The Berlin Agenda

Krakow, Poland

Sep 1, 1939, 5:00 AM

Nineteen year old university student Karol Wojtyla looked up. Luftwaffe! German fighter planes were roaring in the sky and dropping bombs at will. Houses had been flattened and people were running for safety.  He rushed to help an injured old man lying crouched on the street.

“Leave him! He is a Jew!” someone shouted, speeding past him.

Aren’t all humans one under God?

Stung by the indifference shown to a fellow human being, he carried the injured man to the bomb shelter by the Church. He briefly closed his eyes in prayer for the safety of Poland, of Europe, of the world and of humanity.

The invasion of Poland by the German forces had begun.

Kent, England

Sep 1, 1939, 9:00 AM

Panic set in the streets of London as BBC radio blared the news of Hitler’s invasion of Poland.

The thickset man put on his coat and hat and twisted and chewed his cigar angrily. At sixty three, he was what many considered a spent force, despite having had a distinguished military and a political career.

He thought of how famously the Prime Minister Chamberlain proclaimed of peace for Europe barely a year ago when he had signed that treaty with Hitler at Munich, ignoring the plight of Czechoslovakia and of the thousands of poor Jews in Austria. What sane man would ever trust Hitler to honour a peace declaration?

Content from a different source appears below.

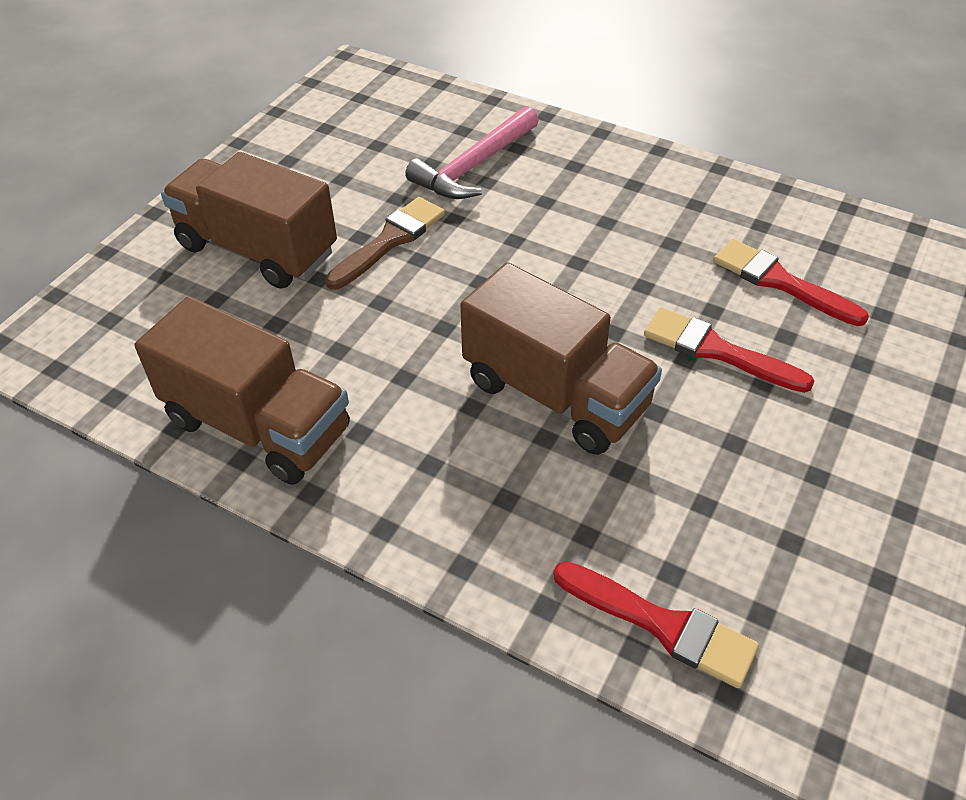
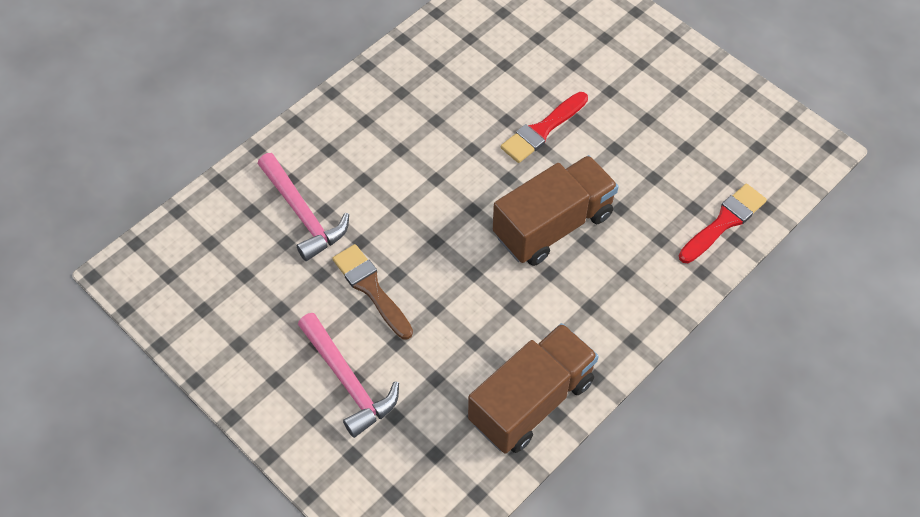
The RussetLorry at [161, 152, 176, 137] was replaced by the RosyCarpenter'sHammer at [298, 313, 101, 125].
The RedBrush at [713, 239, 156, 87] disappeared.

Feeling vindicated, sad and angry, he bemoaned his country’s weak leadership as he got ready to head to the House of Commons. Neville Chamberlain would get an earful today. He, Winston Spencer Churchill would see to that! What a shame it was that the mighty British Empire was being seen as a weak and a spineless nation whose treaties can be trampled with at will!

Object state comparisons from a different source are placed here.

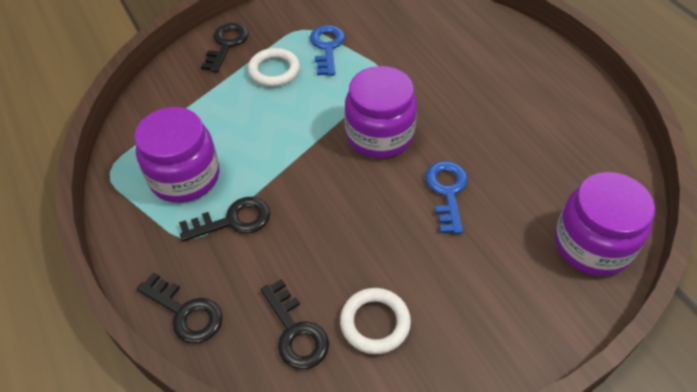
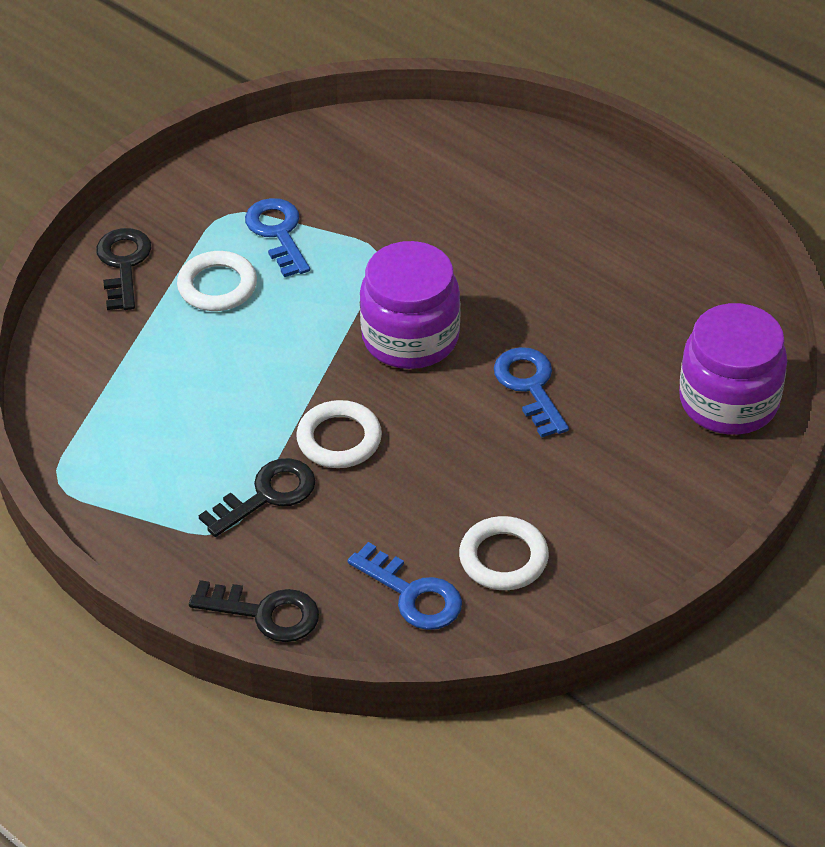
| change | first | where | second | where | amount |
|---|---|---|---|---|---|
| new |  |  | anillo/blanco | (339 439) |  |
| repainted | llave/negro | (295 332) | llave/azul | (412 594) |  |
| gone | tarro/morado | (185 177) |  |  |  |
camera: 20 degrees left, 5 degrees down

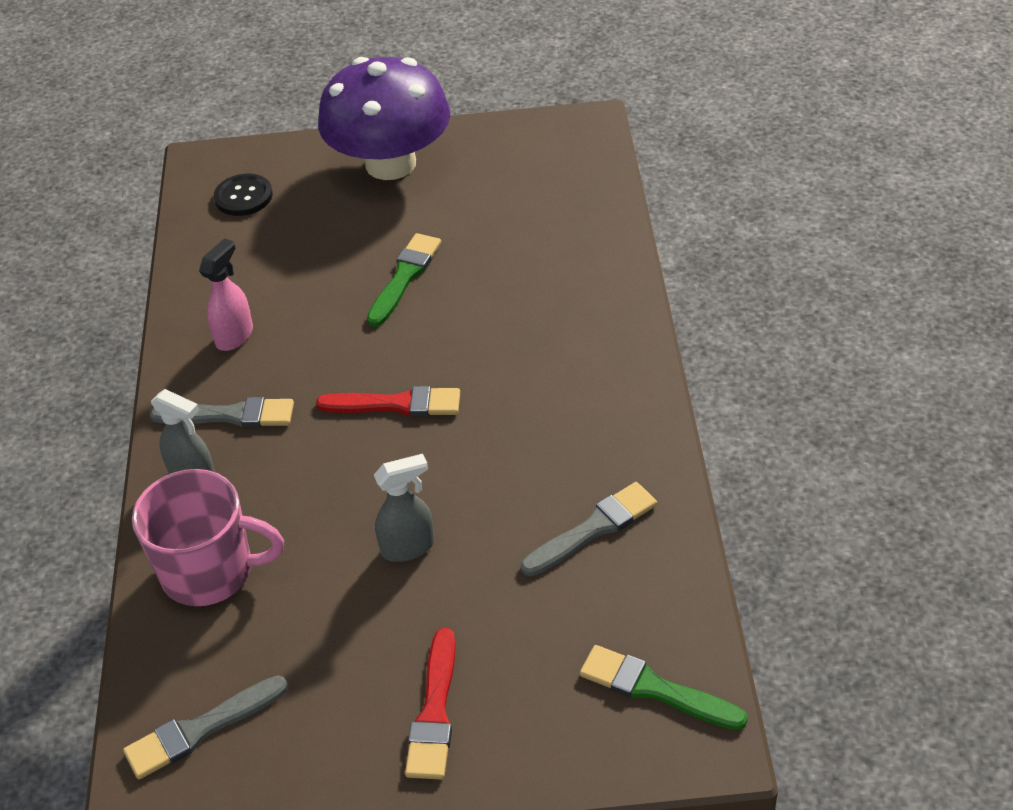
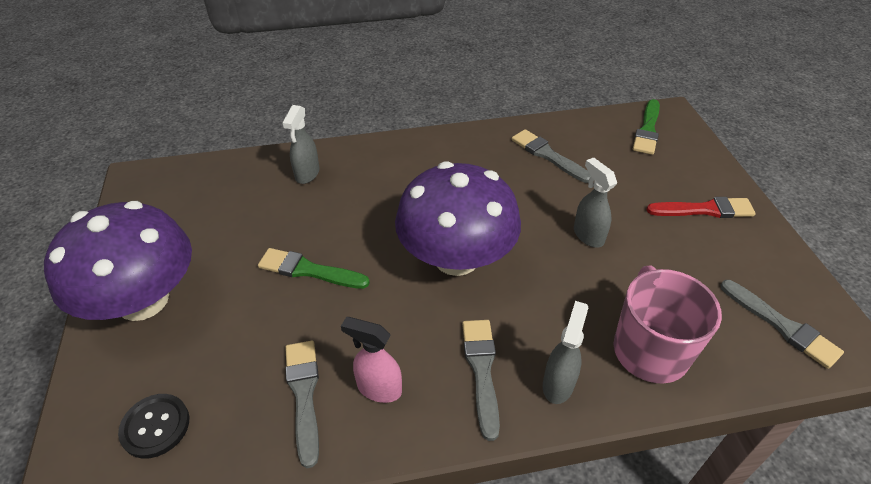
| change | first | where | second | where | amount |
|---|---|---|---|---|---|
| new |  |  | pulverizador/gris | (307 174) |  |
| new |  |  | pincel/gris | (304 394) |  |
| swapped | pincel/rojo | (396 404) | seta/morado | (456 257) |  |
camera: 100 degrees left, 0 degrees up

If it was war the Germans wanted, then war was what they would have - by sea, by land and by air.

The Second World War had begun.

Berlin, Germany

Sep 1, 1939, 7:00 PM

On the same day Hitler’s Luftwaffe launched an unprovoked air strike on Poland marking the beginning of the bloodiest of battles the world had seen, unbeknownst to the rest of the world, a secret project had begun.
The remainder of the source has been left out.